■ INSTRUCTIONS TO FOLLOW ■
Copy the stretch of the page excerpt on the theater partnership from "This year the" through "Palladium at SPC.", renaming "SPC" as "St. Petersburg College" throughout.

■ PAGE EXCERPT ■
If you check the Palladium website, you’ll notice a shortage of shows this week. That doesn’t mean it’s quiet down here.
The crew from American Stage is in the building, finishing the set and the lighting work for the upcoming production of the Pulitzer Prize winning drama, Wit. Working with them both backstage and in the rehearsal hall are students from the St. Petersburg College Theater program.
Palladium and American Stage fans will recall that we initiated a partnership last year which brought the American Stage production of August: Osage County to our stage. The show was a hit and won the Critics Choice Award for Outstanding Play at this year’s Jeff Norton Theater Awards (also held at the Palladium).
This year the SPC theater program joined the partnership. Eighteen SPC students, ages 20-35, are participating in the production in a variety of capacities, such as acting, costumes, props, set loading and assistant directing. Students began rehearsals on Oct. 2. The show runs from Oct. 21 – Nov. 4 at the Palladium at SPC.
“This is an extremely new experience for me,” said Erica Simpson, 24, an Associate in Arts student at the Clearwater Campus. “The amount of professionalism that’s being displayed is out of this world. It’s been a great learning experience!”

(Records from a data collection)

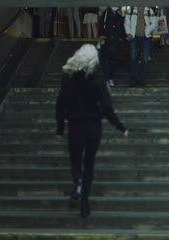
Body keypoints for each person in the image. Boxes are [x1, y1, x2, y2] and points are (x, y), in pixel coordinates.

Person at [55, 44, 129, 218]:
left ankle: (77, 184)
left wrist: (60, 128)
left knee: (75, 159)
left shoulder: (68, 78)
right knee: (89, 162)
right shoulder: (97, 78)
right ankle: (85, 201)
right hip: (93, 126)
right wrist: (120, 127)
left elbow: (60, 105)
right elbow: (106, 107)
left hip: (74, 125)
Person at [124, 6, 157, 87]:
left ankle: (141, 79)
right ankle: (133, 79)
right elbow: (126, 22)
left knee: (145, 59)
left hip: (146, 38)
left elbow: (154, 22)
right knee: (133, 58)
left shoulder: (149, 10)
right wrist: (129, 33)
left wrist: (148, 30)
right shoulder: (131, 10)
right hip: (134, 37)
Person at [99, 7, 127, 87]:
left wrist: (125, 38)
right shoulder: (105, 15)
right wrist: (101, 35)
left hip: (115, 42)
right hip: (107, 40)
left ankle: (110, 78)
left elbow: (121, 30)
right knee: (106, 61)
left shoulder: (119, 17)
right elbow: (101, 26)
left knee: (113, 61)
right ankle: (107, 79)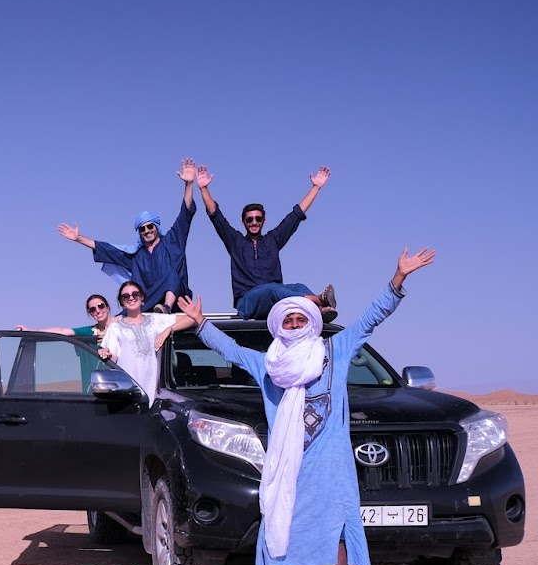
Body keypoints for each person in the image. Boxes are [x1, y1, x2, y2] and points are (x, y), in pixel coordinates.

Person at [177, 247, 436, 565]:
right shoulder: (269, 366)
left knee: (333, 539)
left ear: (313, 322)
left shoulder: (334, 352)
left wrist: (398, 278)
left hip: (328, 466)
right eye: (288, 319)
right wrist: (200, 325)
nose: (295, 323)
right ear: (279, 325)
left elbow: (370, 319)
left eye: (301, 318)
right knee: (274, 532)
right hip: (286, 465)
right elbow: (231, 351)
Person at [197, 164, 337, 321]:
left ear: (264, 221)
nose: (254, 222)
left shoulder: (272, 240)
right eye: (249, 219)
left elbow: (295, 216)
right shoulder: (235, 241)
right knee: (272, 289)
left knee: (299, 287)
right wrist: (203, 189)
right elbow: (216, 216)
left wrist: (316, 188)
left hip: (274, 297)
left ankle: (321, 311)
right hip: (248, 301)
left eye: (258, 219)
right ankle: (317, 300)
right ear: (243, 222)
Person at [58, 158, 199, 313]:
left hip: (177, 301)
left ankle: (166, 307)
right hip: (147, 302)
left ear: (157, 227)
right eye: (142, 229)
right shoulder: (136, 255)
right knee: (115, 320)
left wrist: (189, 184)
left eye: (150, 226)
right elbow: (107, 249)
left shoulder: (173, 241)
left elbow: (185, 214)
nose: (146, 231)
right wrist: (79, 238)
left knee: (172, 276)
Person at [97, 281, 195, 404]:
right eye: (126, 296)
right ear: (121, 302)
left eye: (135, 294)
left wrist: (168, 330)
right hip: (128, 394)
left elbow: (192, 318)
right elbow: (114, 358)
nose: (131, 298)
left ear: (142, 297)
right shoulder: (115, 327)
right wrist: (106, 353)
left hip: (155, 394)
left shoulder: (156, 320)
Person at [15, 293, 117, 347]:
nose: (98, 311)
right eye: (93, 309)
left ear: (107, 307)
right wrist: (31, 330)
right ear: (90, 313)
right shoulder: (90, 331)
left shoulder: (122, 323)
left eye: (101, 306)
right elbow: (62, 331)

■ SOLUTION TO THIS TASK ■
This year the St. Petersburg College theater program joined the partnership. Eighteen St. Petersburg College students, ages 20-35, are participating in the production in a variety of capacities, such as acting, costumes, props, set loading and assistant directing. Students began rehearsals on Oct. 2. The show runs from Oct. 21 – Nov. 4 at the Palladium at St. Petersburg College.